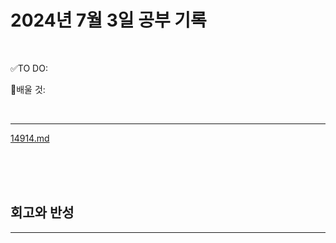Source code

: # 2024년 7월 3일 공부 기록 

<br>

✅TO DO: 



💭배울 것:


<br>

---


[14914.md](..%2F..%2F..%2FAlgorithm%2FSolvedProblem%2F%EB%9E%9C%EB%8D%A4%EB%A7%88%EB%9D%BC%ED%86%A4%2F%EC%BD%94%EC%8A%A4005%2F14914.md)



<br><br><br>





## 회고와 반성

---

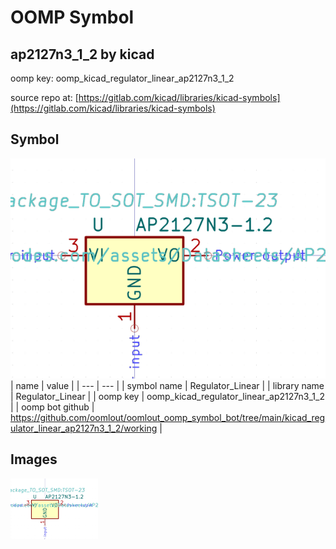 # OOMP Symbol  
## ap2127n3_1_2  by kicad  
  
oomp key: oomp_kicad_regulator_linear_ap2127n3_1_2  
  
source repo at: [https://gitlab.com/kicad/libraries/kicad-symbols](https://gitlab.com/kicad/libraries/kicad-symbols)  
## Symbol  
  
[![working.png](working_600.png)](working.png)  
| name | value | 
| --- | --- | 
| symbol name | Regulator_Linear | 
| library name | Regulator_Linear | 
| oomp key | oomp_kicad_regulator_linear_ap2127n3_1_2 | 
| oomp bot github | https://github.com/oomlout/oomlout_oomp_symbol_bot/tree/main/kicad_regulator_linear_ap2127n3_1_2/working | 
## Images  
  
[![working.png](working_140.png)](working.png)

□ □ □ □ □ □ □

**GOAL OF THE EXERCISE:**
For this task, give again exactly the lines from the line with "# OOMP Symbol" through the end of the entries, including both ends, and omit the pictures.

**TASK ANSWER:**
 # OOMP Symbol  
## ap2127n3_1_2  by kicad  
  
oomp key: oomp_kicad_regulator_linear_ap2127n3_1_2  
  
source repo at: [https://gitlab.com/kicad/libraries/kicad-symbols](https://gitlab.com/kicad/libraries/kicad-symbols)  
## Symbol  
  
[![working.png](working_600.png)](working.png)  
| name | value | 
| --- | --- | 
| symbol name | Regulator_Linear | 
| library name | Regulator_Linear | 
| oomp key | oomp_kicad_regulator_linear_ap2127n3_1_2 | 
| oomp bot github | https://github.com/oomlout/oomlout_oomp_symbol_bot/tree/main/kicad_regulator_linear_ap2127n3_1_2/working | 
## Images  
  
[![working.png](working_140.png)](working.png)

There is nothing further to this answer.